══ Passage to read ══

A little over a month after signing a minor league deal with the Blue Jays, right-hander Vinny Nittoli now plans to opt out of that deal, FanSided’s Robert Murray tweets. Nittoli will hit the free agent market again, and could join his fifth different organization in just over a year’s time.
A 25th-round pick for the Mariners in 2014, Nittoli has already bounced around several times in his career — this is his second stint with the Blue Jays, and he also has two separate stints with Seattle. It was with the Mariners in 2021 that Nittoli made his MLB debut, tossing a single inning of work on June 23, 2021. After the M’s released him last August, Nittoli has since signed minor league deals with the Twins, Yankees, and Blue Jays, with Nittoli also opting out of his pact with New York.
Amidst all this movement, the 31-year-old has had a solid season at the Triple-A level, with a 3.30 ERA over 46 1/3 combined innings for the Yankees’ and Jays’ affiliates. Nittoli also has a 32.06% strikeout rate and 7.61% walk rate, but despite these numbers, it appears as though he wasn’t on the radar of either AL East team for an in-season promotion.

═══
══ Information provided ══

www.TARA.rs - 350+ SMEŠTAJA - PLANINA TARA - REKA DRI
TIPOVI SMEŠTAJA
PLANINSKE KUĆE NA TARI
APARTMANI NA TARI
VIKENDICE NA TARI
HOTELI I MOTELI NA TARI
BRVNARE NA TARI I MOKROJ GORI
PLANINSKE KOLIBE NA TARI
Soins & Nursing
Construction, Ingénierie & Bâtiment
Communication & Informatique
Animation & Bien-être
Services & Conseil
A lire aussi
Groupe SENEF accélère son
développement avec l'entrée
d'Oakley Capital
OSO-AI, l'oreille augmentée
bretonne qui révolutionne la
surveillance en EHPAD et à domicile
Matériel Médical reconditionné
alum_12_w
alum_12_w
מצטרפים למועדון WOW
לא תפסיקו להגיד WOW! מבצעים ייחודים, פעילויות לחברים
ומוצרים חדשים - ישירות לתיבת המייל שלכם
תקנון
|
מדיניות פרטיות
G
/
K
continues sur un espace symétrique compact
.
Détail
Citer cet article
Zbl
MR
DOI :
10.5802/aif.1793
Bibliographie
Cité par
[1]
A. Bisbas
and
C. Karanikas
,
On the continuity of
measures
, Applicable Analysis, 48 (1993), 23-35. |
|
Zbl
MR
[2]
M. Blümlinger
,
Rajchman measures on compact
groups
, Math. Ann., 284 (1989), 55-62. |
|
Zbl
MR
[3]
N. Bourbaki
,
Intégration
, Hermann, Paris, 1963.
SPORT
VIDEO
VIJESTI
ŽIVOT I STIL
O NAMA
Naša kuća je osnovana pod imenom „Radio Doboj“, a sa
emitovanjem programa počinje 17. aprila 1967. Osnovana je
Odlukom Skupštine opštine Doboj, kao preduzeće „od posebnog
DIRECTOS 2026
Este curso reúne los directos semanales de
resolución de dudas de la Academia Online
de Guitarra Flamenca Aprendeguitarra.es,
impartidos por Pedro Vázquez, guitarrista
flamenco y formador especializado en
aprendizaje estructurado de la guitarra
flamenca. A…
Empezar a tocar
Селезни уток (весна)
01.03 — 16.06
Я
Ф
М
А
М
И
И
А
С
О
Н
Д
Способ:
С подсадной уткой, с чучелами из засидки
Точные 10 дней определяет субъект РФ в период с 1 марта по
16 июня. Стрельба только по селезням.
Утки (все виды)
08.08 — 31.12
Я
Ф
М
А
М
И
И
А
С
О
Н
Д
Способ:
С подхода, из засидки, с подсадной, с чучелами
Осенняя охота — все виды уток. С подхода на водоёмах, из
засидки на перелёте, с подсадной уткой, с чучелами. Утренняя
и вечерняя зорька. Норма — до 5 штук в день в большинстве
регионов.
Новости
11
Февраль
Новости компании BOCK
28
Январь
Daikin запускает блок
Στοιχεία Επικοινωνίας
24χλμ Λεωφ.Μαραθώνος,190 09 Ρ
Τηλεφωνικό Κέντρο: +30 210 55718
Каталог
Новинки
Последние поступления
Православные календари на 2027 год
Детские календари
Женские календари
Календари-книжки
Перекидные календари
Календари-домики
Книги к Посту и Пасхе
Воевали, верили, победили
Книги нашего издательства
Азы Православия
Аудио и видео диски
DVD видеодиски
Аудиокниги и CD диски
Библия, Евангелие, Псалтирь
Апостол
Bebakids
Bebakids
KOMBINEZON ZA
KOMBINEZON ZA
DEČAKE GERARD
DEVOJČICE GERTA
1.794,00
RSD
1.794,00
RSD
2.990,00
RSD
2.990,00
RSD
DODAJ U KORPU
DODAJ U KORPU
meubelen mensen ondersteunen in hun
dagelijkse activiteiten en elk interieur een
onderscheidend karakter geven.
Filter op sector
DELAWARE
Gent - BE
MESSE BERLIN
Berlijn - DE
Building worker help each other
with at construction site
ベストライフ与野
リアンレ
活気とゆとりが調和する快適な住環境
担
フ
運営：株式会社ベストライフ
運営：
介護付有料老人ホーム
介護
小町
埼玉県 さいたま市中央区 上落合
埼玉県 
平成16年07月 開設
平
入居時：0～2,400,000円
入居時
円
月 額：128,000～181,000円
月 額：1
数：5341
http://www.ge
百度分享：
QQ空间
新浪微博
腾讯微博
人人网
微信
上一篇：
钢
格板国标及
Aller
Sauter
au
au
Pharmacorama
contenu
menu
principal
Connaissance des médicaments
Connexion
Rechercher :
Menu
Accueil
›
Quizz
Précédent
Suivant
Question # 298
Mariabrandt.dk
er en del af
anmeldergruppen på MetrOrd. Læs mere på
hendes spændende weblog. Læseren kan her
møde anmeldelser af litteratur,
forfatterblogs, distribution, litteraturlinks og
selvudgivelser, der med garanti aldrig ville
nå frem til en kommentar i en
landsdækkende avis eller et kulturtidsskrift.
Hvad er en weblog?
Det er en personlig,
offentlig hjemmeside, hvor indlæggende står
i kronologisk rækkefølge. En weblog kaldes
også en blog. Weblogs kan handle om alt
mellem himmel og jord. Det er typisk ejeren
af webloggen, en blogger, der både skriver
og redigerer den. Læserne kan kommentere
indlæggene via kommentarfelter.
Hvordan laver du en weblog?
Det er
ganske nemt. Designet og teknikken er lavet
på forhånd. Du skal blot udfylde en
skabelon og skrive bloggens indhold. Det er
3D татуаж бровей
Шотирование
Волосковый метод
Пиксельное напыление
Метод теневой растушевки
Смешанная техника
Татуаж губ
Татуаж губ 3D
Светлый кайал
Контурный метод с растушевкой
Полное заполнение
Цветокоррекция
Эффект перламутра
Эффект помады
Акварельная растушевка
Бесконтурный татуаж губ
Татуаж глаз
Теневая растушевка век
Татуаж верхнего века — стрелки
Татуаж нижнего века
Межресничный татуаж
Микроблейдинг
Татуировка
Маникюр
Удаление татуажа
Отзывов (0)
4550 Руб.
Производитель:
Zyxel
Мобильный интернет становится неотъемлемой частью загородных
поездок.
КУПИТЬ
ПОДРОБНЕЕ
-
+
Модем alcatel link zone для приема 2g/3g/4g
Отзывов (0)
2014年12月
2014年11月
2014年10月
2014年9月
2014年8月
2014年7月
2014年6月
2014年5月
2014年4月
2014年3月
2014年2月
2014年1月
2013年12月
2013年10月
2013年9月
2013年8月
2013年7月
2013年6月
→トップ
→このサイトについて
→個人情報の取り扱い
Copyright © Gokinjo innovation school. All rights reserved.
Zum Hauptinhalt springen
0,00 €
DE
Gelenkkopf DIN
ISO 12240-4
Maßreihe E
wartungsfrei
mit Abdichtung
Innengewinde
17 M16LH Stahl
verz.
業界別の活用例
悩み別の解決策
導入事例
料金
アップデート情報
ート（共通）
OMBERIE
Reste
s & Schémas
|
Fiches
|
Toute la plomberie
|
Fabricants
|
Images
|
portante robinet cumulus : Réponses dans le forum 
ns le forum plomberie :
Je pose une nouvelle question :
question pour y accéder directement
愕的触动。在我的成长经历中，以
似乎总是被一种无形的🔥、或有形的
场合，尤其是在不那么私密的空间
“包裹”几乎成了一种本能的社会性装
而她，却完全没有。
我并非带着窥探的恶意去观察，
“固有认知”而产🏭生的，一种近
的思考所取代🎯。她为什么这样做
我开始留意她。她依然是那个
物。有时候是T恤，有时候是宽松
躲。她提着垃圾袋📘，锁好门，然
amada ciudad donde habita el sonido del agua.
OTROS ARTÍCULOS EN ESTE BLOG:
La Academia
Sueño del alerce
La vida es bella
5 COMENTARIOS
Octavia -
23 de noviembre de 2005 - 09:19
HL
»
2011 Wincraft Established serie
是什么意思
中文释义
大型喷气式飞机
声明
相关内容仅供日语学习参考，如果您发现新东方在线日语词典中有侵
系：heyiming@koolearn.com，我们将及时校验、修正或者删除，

═══

> _Directions for this task_:
Using the report on Vinny Nittoli, answer each question:
(a) In which round and year did the Mariners draft Nittoli?
(b) On what date did he make his MLB debut?
(c) What ERA has he posted at the Triple-A level this season, and over how many innings?
The listing has no connection to the report on Vinny Nittoli.

> _Response below_:
(a) The 25th round, in 2014.
(b) June 23, 2021.
(c) A 3.30 ERA over 46 1/3 combined innings.